In the IT industry, the next big thing causing a storm is virtualization. The ability to cut down on the number of servers is an enticing aspect for many big companies, as it not only cuts costs but also boosts the green image of that company. Instead of having 10 semi powerful servers, you can have 2 very powerful machines, that will do the work of the rest.

In the corporate world, it’s a great facility, but for home use it is also as intriguing, especially when you want to study operating systems and even some forms of networking. Normally you would need a mini test lab of computers, network cables and switches, but with the right software product, you can cut all that out, provided your host computer is fast enough.

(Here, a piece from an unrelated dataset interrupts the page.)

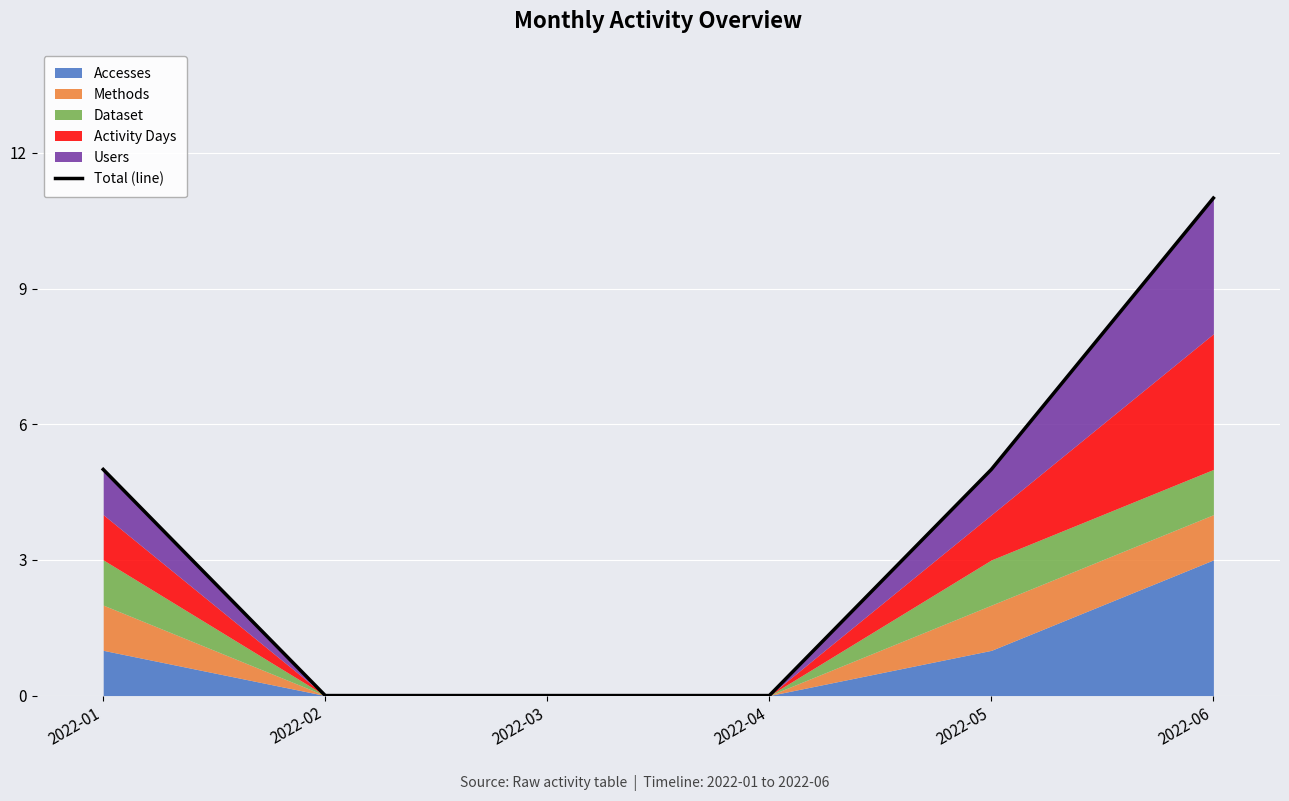

Where does the data first go above 5?

2022-06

There are many products on the market for home use, such as VMWare’s various offerings, Microsoft’s Virtual PC, and Sun’s Virtualbox. I’ve used Virtual PC and Virtualbox, with Virtualbox being my preference. The reason for this is because it officially supports a wider range of operating systems than Virtual PC does, as well as running on more platforms. There is also an open source version available, which satifies the needs of many people.

I was recently able to run 4 instances of Windows at once, while my host Windows Vista x64 ran in the background. The machines reacted quickly and snappy, with only the hard drive and the lack of system ram really holding it back. I have 4GB of ram, but I know that to really be able to experiment, I’ll need 8. I had 2 Windows 2003 servers running, with 2 client XP machines. In time I will be learning more about ISA server, Exchange server, and various other pieces of software I’ve picked up over the years.

If you have a powerful enough computer and are interested in learning, I highly recommend getting a copy of Vbox and learning how it works, and then have fun with virtual machines. It’s well worth it.